Starting at the line below that contains "vfov_deg: 37.6" and ending at the line that contains "focal_mm: 10.3", retype each line exactly as it stands, but omit the pictures.

** Dataset content **
"""

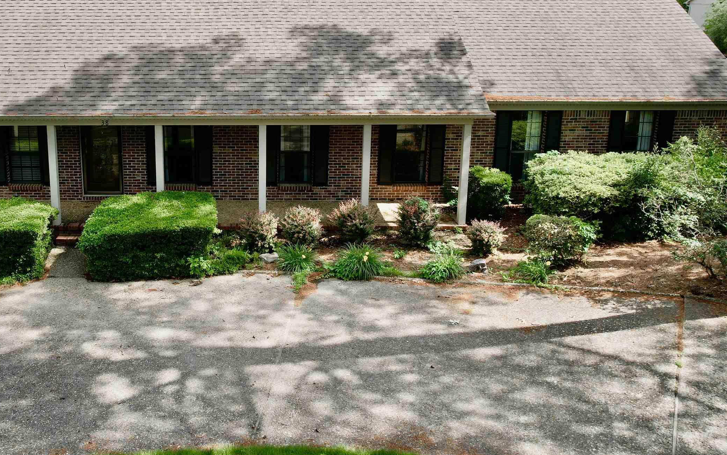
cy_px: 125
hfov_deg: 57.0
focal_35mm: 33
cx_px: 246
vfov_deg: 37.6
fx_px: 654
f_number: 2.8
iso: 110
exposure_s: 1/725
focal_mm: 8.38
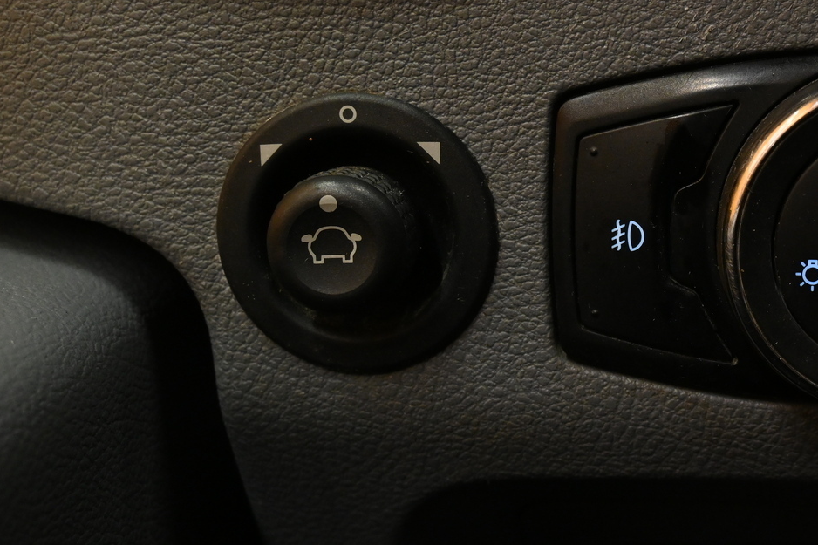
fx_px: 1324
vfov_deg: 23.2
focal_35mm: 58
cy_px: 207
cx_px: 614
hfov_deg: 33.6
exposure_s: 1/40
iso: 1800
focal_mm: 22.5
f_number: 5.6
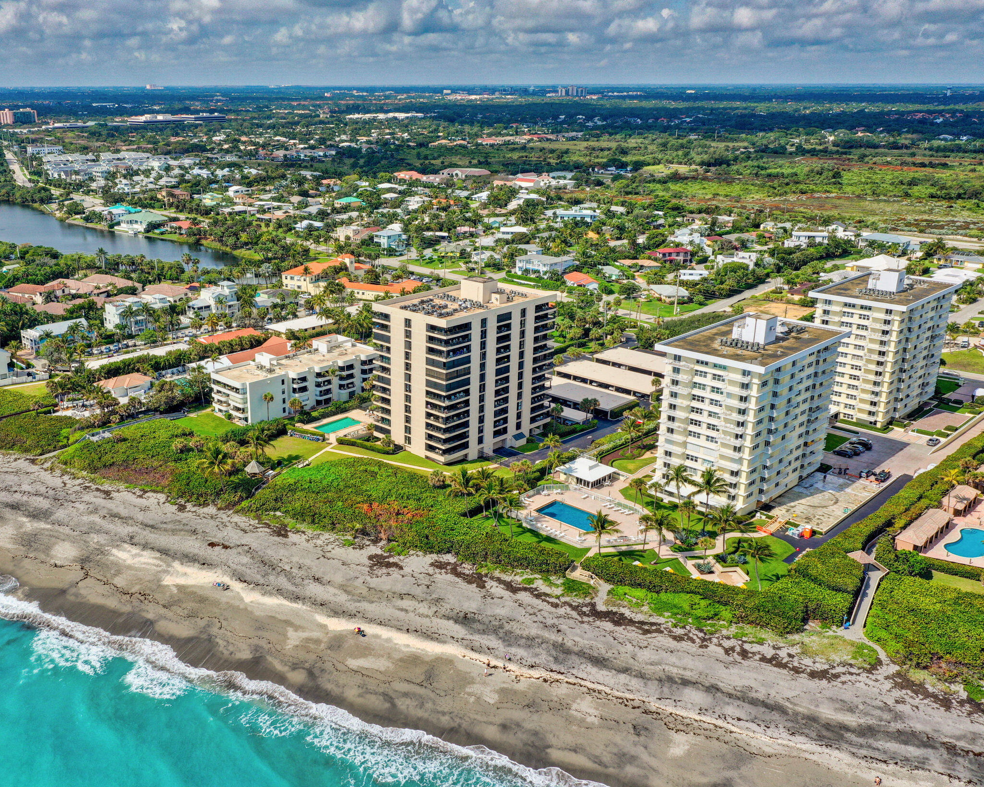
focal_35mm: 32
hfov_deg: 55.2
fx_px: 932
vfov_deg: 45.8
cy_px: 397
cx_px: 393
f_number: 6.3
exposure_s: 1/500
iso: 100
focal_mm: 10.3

"""
"""

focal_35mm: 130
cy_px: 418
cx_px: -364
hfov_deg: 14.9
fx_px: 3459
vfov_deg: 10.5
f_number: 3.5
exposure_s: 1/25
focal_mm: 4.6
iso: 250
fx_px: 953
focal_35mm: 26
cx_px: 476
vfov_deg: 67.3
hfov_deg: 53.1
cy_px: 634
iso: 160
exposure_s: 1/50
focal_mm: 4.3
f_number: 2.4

"""
"""

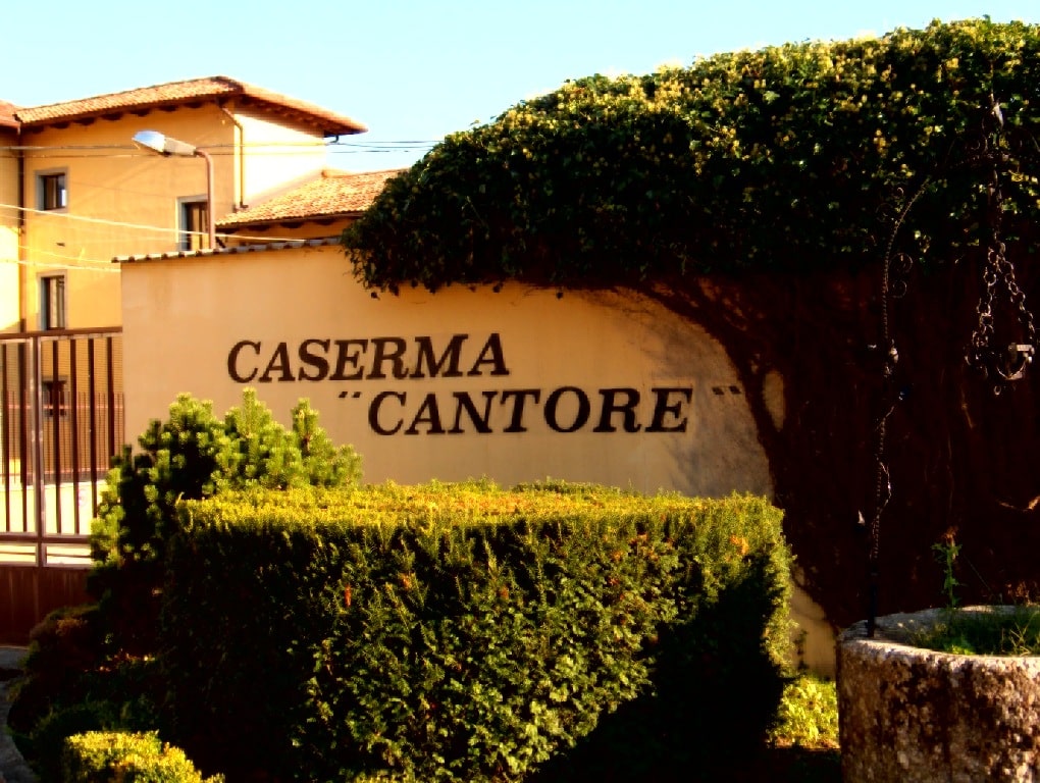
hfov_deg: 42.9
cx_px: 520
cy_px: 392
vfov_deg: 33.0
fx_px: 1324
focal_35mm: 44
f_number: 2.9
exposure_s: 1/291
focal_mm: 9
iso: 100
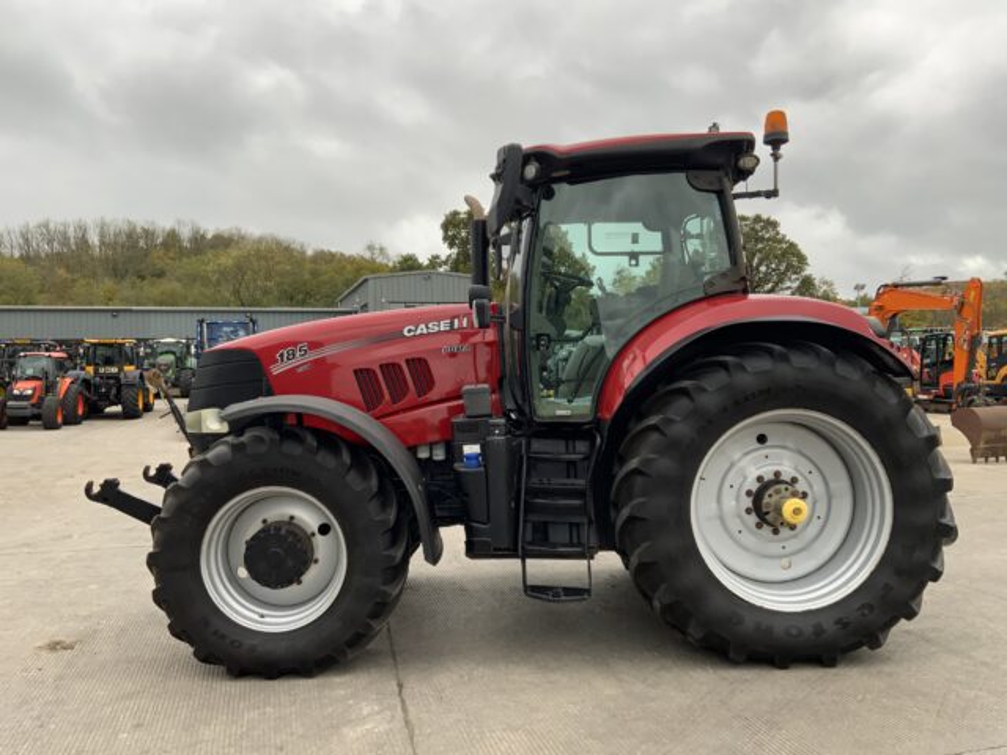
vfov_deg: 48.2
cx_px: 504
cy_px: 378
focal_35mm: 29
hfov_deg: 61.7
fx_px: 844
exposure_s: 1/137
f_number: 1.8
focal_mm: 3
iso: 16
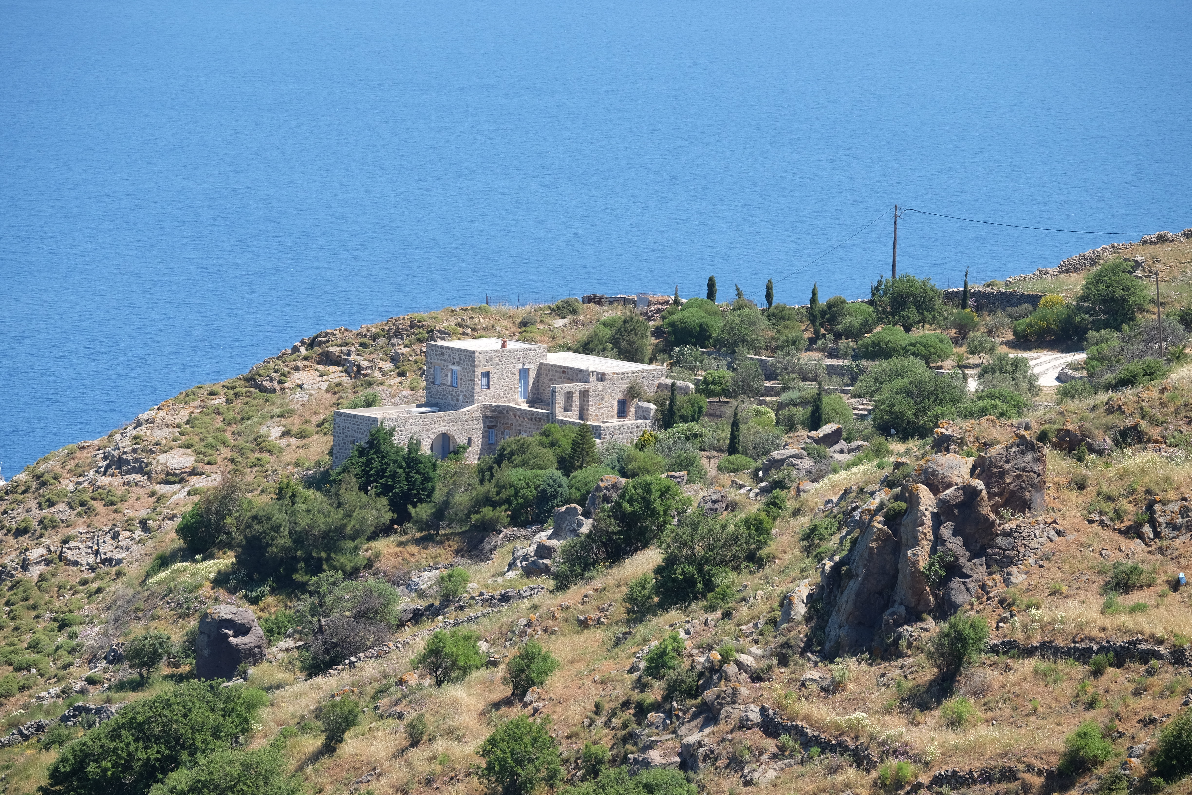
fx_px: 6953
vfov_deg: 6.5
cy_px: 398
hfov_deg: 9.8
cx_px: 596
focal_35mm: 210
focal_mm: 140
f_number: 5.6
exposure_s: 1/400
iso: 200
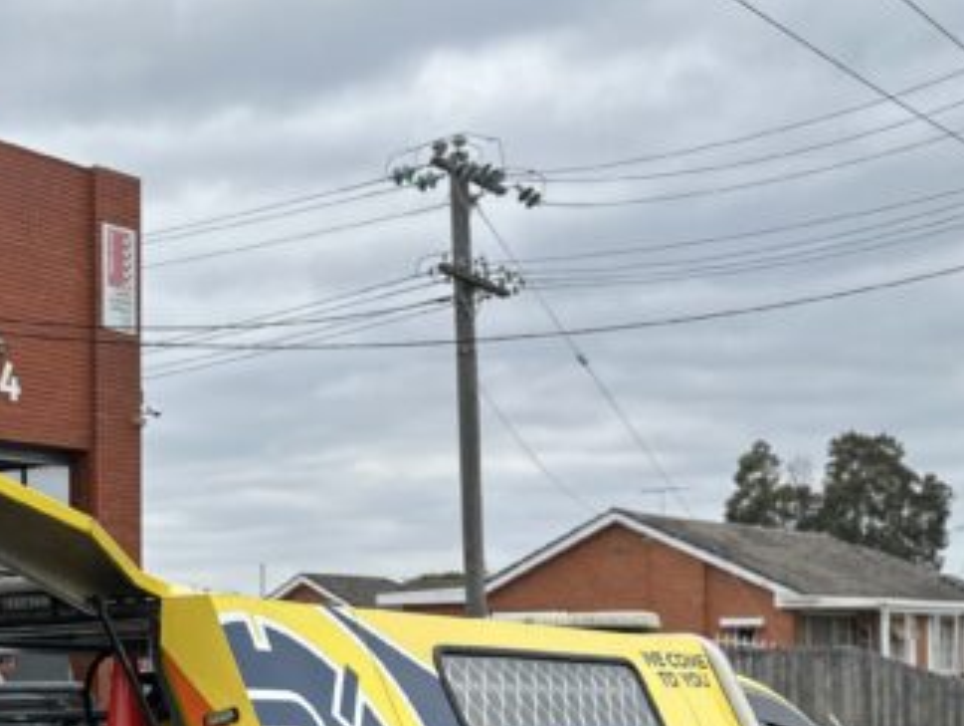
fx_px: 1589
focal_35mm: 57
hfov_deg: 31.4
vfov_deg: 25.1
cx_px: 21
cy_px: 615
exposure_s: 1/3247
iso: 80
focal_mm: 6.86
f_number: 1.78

"""

** Output for this task **
vfov_deg: 37.6
fx_px: 654
f_number: 2.8
iso: 110
exposure_s: 1/725
focal_mm: 8.38
fx_px: 1324
vfov_deg: 23.2
focal_35mm: 58
cy_px: 207
cx_px: 614
hfov_deg: 33.6
exposure_s: 1/40
iso: 1800
focal_mm: 22.5
f_number: 5.6
focal_35mm: 32
hfov_deg: 55.2
fx_px: 932
vfov_deg: 45.8
cy_px: 397
cx_px: 393
f_number: 6.3
exposure_s: 1/500
iso: 100
focal_mm: 10.3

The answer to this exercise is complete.